(Travail à faire):
1/ Répondez aux questions suivantes d'après le texte sur les scènes coupées du documentaire.
(a) Sur quelle chaîne et à quelle date le documentaire a-t-il été diffusé ?
(b) En quelle année Pierre Ménès a-t-il volé un baiser à Isabelle Moreau ?
(c) Quel adjectif Isabelle Moreau emploie-t-elle pour qualifier cette image, dix ans plus tard ?
2/ Relevez chaque ligne du listing où figure la chaîne "Aktion". Tenez compte de la casse.

(Texte de l'exercice):

_____

Des scènes du documentaire Je ne suis pas une salope, je suis une journaliste ont été coupées au montage. Celle où Marie Portolano, à l'origine du film dénonçant le sexisme dans le milieu du journalisme sportif, confronte Pierre Ménès sur le jour où, en 2016 sur le plateau du Canal Football Club, il soulève sa jupe et lui empoigne les fesses hors antenne mais face à un public bien présent a sauté. Tout comme celles où Isabelle Moreau revoit la séquence d'un baiser volé par Pierre Ménès en 2011, puis que Marie Portolano demande des explications au journaliste. Des scènes disparues comme par enchantement du documentaire diffusé sur Canal+ dimanche 21 mars 2021. Sur le plateau de Touche pas à mon poste, les images concernant Marie Portolano et Pierre Ménès ont été diffusées, mais rien sur Isabelle Moreau... Mercredi 24 mars 2021, nos confrères des Jours, qui avaient dénoncé le montage arrangé de la chaîne, partagent les scènes problématiques.
"Cette scène, je la trouve moche, lance Isabelle Moreau, émue aux larmes face à Marie Portolano. Sur le moment, je ne l'ai pas vécu comme je le vis là, mais après tous les témoignages qu'on entend... Mais attention, je n'ai pas été victime de harcèlement." Et de rappeler que pour elle, dix ans plus tard, "cette image est dévastatrice". "Je m'en suis aperçue trop tard mais ça a été le déclencheur de tout mon processus pour me dire 'c'est fini', poursuit-elle. Parce que, quelle crédibilité accorder à une femme qu'on peut embrasser comme ça, selon son bon vouloir ? Alors j'ai joué le jeu et c'est ça qui est terrible. Je joue le jeu parce que je ne veux pas casser l'ambiance de l'émission, sauf que le résultat, il est cruel." Plus encore, Isabelle Moreau estime que "c'est mettre à terre des années de boulot".

_____

(Listing fourni):

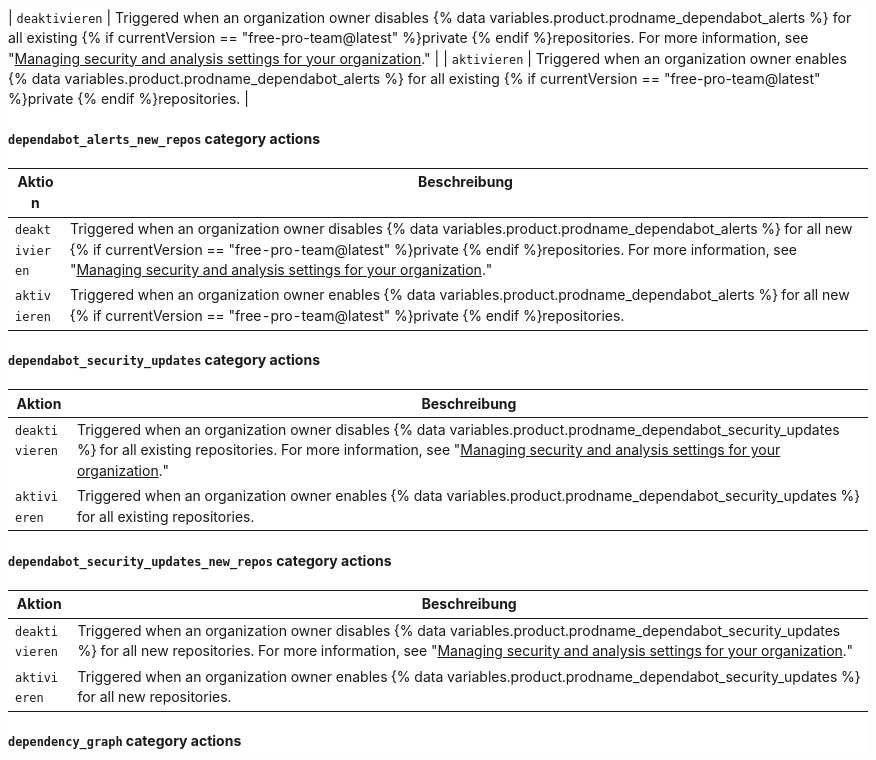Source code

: | `deaktivieren` | Triggered when an organization owner disables {% data variables.product.prodname_dependabot_alerts %} for all existing {% if currentVersion == "free-pro-team@latest" %}private {% endif %}repositories. For more information, see "[Managing security and analysis settings for your organization](/organizations/keeping-your-organization-secure/managing-security-and-analysis-settings-for-your-organization)." |
| `aktivieren`   | Triggered when an organization owner enables {% data variables.product.prodname_dependabot_alerts %} for all existing {% if currentVersion == "free-pro-team@latest" %}private {% endif %}repositories.                                                                                                                                                                                                              |

#### `dependabot_alerts_new_repos` category actions

| Aktion         | Beschreibung                                                                                                                                                                                                                                                                                                                                                                                                      |
| -------------- | ----------------------------------------------------------------------------------------------------------------------------------------------------------------------------------------------------------------------------------------------------------------------------------------------------------------------------------------------------------------------------------------------------------------- |
| `deaktivieren` | Triggered when an organization owner disables {% data variables.product.prodname_dependabot_alerts %} for all new {% if currentVersion == "free-pro-team@latest" %}private {% endif %}repositories. For more information, see "[Managing security and analysis settings for your organization](/organizations/keeping-your-organization-secure/managing-security-and-analysis-settings-for-your-organization)." |
| `aktivieren`   | Triggered when an organization owner enables {% data variables.product.prodname_dependabot_alerts %} for all new {% if currentVersion == "free-pro-team@latest" %}private {% endif %}repositories.                                                                                                                                                                                                              |

#### `dependabot_security_updates` category actions

| Aktion         | Beschreibung                                                                                                                                                                                                                                                                                                                                                 |
| -------------- | ------------------------------------------------------------------------------------------------------------------------------------------------------------------------------------------------------------------------------------------------------------------------------------------------------------------------------------------------------------ |
| `deaktivieren` | Triggered when an organization owner disables {% data variables.product.prodname_dependabot_security_updates %} for all existing repositories. For more information, see "[Managing security and analysis settings for your organization](/organizations/keeping-your-organization-secure/managing-security-and-analysis-settings-for-your-organization)." |
| `aktivieren`   | Triggered when an organization owner enables {% data variables.product.prodname_dependabot_security_updates %} for all existing repositories.                                                                                                                                                                                                              |

#### `dependabot_security_updates_new_repos` category actions

| Aktion         | Beschreibung                                                                                                                                                                                                                                                                                                                                            |
| -------------- | ------------------------------------------------------------------------------------------------------------------------------------------------------------------------------------------------------------------------------------------------------------------------------------------------------------------------------------------------------- |
| `deaktivieren` | Triggered when an organization owner disables {% data variables.product.prodname_dependabot_security_updates %} for all new repositories. For more information, see "[Managing security and analysis settings for your organization](/organizations/keeping-your-organization-secure/managing-security-and-analysis-settings-for-your-organization)." |
| `aktivieren`   | Triggered when an organization owner enables {% data variables.product.prodname_dependabot_security_updates %} for all new repositories.                                                                                                                                                                                                              |

#### `dependency_graph` category actions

_____

(Réponses dans l'ordre):
1/
(a) Sur Canal+, le dimanche 21 mars 2021.
(b) En 2011.
(c) « dévastatrice ».

2/
| Aktion         | Beschreibung                                                                                                                                                                                                                                                                                                                                                                                                      |
| Aktion         | Beschreibung                                                                                                                                                                                                                                                                                                                                                 |
| Aktion         | Beschreibung                                                                                                                                                                                                                                                                                                                                            |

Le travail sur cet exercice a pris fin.